Some other common misconceptions about homelessness are:
- Homelessness is mainly experienced by men (http://www.allchicago.org/what-homelessness/facts-misconceptions/facts-misconceptions).
- Families make up more than 50% of the homeless population, with the majority headed by single moms.
- Families with children are the fastest growing segment of the homeless population.
- Homelessness is easy to break (http://www.allchicago.org/what-homelessness/facts-misconceptions/facts-misconceptions).
- It is much more difficult to break the cycle of homelessness once you enter it. Obtaining full time employment, healthcare, affordable housing, buying food, caring for children, paying bills, etc. are difficult to maintain.
- Homeless people should just get a job (http://www.allchicago.org/what-homelessness/facts-misconceptions/facts-misconceptions).
- It is very difficult for homeless people to get a job without a permanent address and access to a telephone.
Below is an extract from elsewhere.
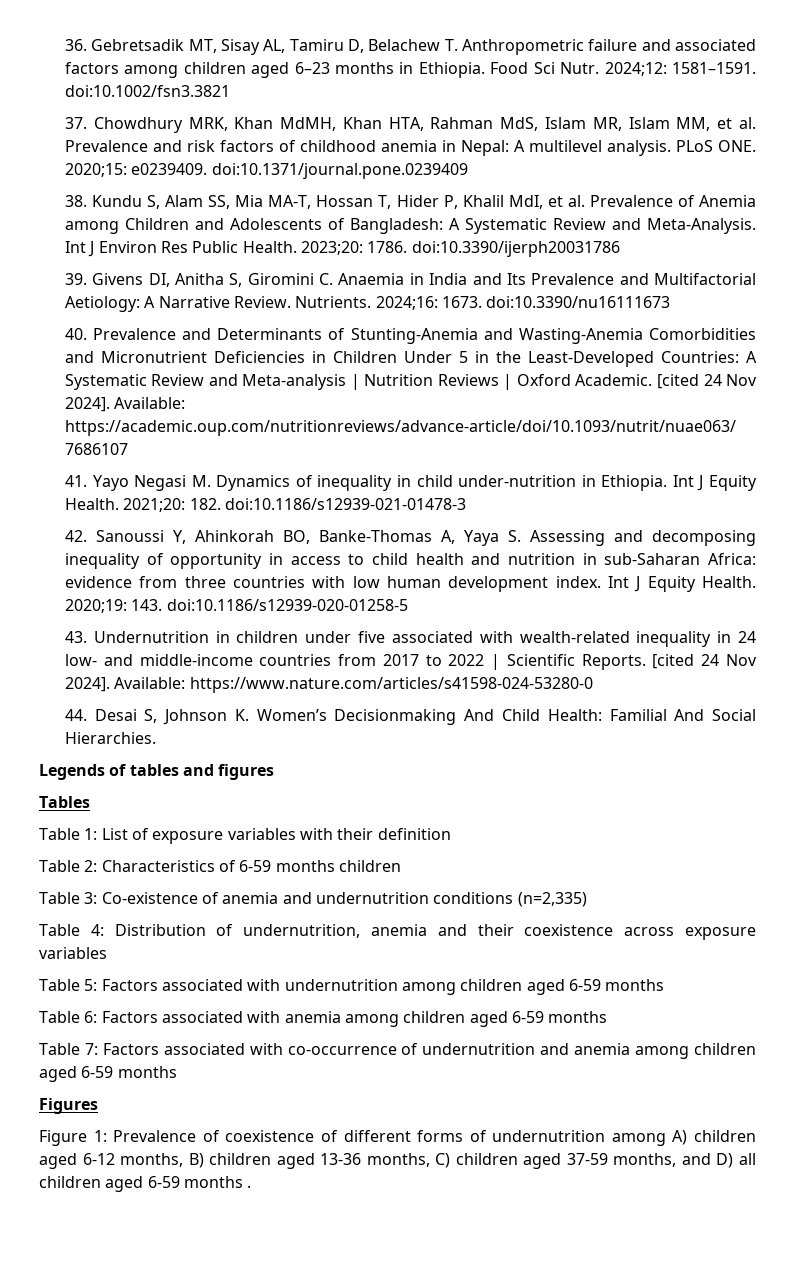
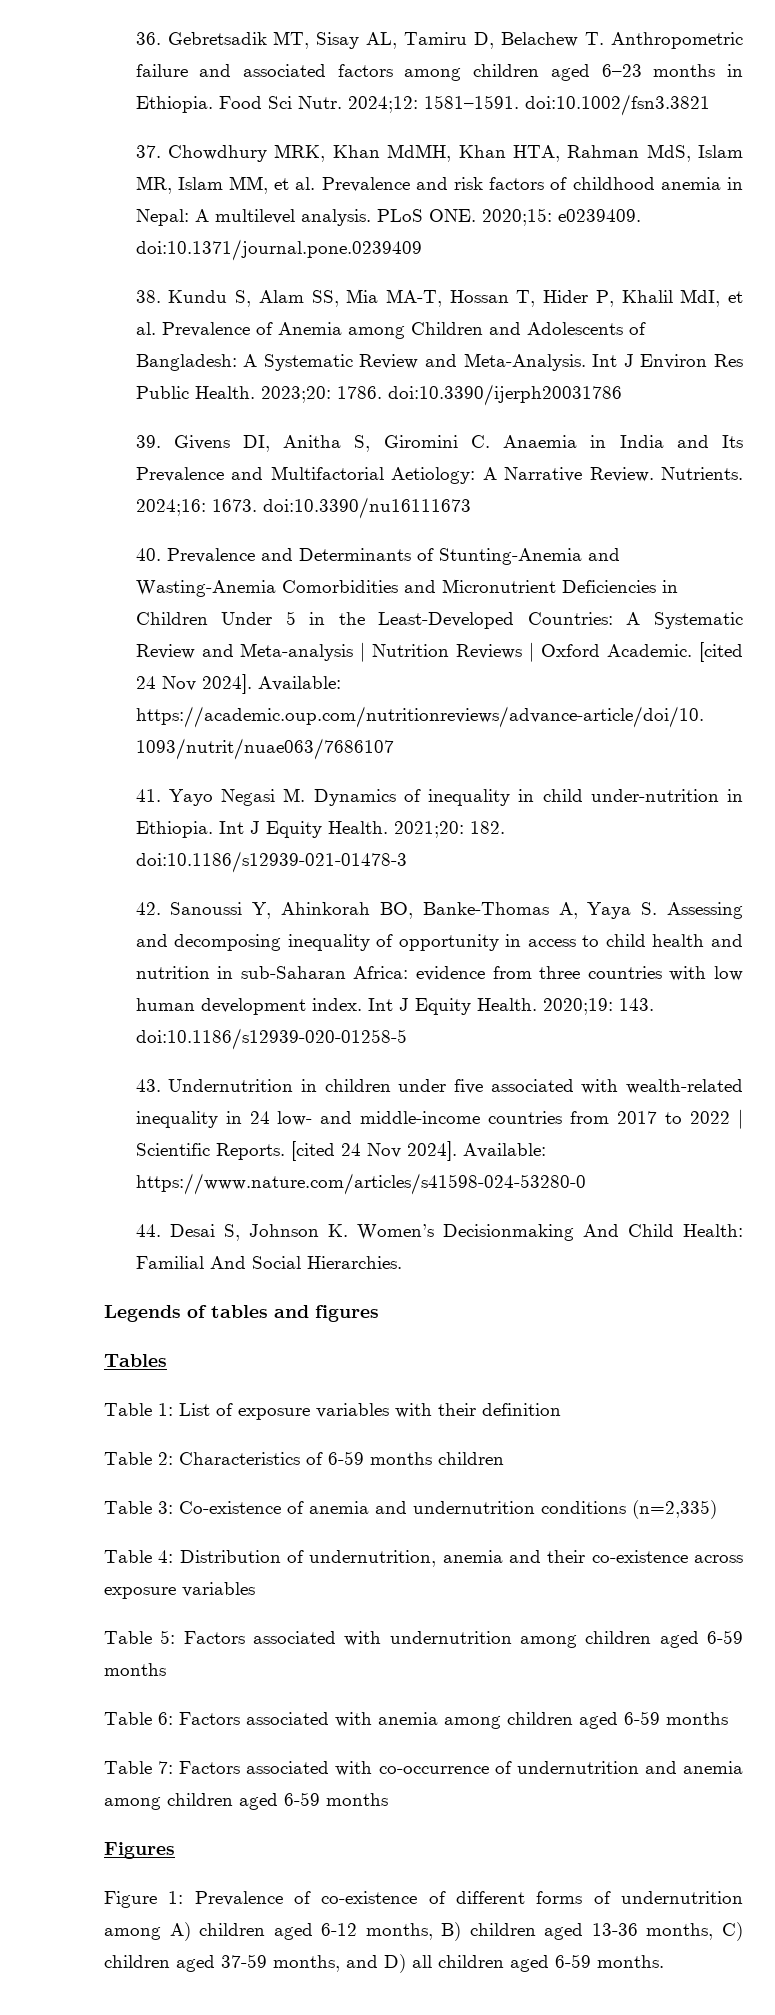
[524,924,614,936] coexistence -> [591,1550,688,1563] co-existence
[225,1130,315,1142] coexistence -> [321,1891,418,1904] co-existence
[183,1176,252,1188] months . -> [597,1955,664,1968] months.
Furthermore, many employers hold misconceptions about homeless people and don’t want to hire them.
- Homeless people are dangerous (http://www.allchicago.org/what-homelessness/facts-misconceptions/facts-misconceptions).
- Homeless people are the least threatening group in society, and are often the victims of violence rather than the perpetrators.
- Homeless people are alcoholics or drug addicts (http://www.allchicago.org/what-homelessness/facts-misconceptions/facts-misconceptions).
- Often times, homelessness can be the reason for drug use, not the consequence of it.
- Only 35-45% of homeless people have a substance use issue, and many use it to self medicate.
- Homeless people want to be homeless (http://www.allchicago.org/what-homelessness/facts-misconceptions/facts-misconceptions).
- Nobody wants to live on the streets. Circumstances put people on the streets, it is not a choice.
- All homeless people are homeless for the same reasons (http://rethinkhomelessness.org/the-four-biggest-misconceptions-about-homelessness/)
- Many people believe you become homeless because you are lazy and don’t want to work. However, there are so many root causes of homelessness that there is no one formula for how people became homeless.
- To solve homelessness, we should arrest and punish them (http://rethinkhomelessness.org/the-four-biggest-misconceptions-about-homelessness/)
- Criminal activity is a choice, but homelessness is not.
- No city in America has ever solved the problem of homelessness by arresting victims of homelessness.
ROOTS is working to break theses misconceptions, and the many more that exist. As a volunteer at ROOTS, I feel like I need to break these misconceptions in myself before I can try to raise awareness in the community. Working at ROOTS has helped me to recognize some of the misconceptions I carried about homelessness, but if it is difficult to break some of them in me, it will be even more difficult to break them in society.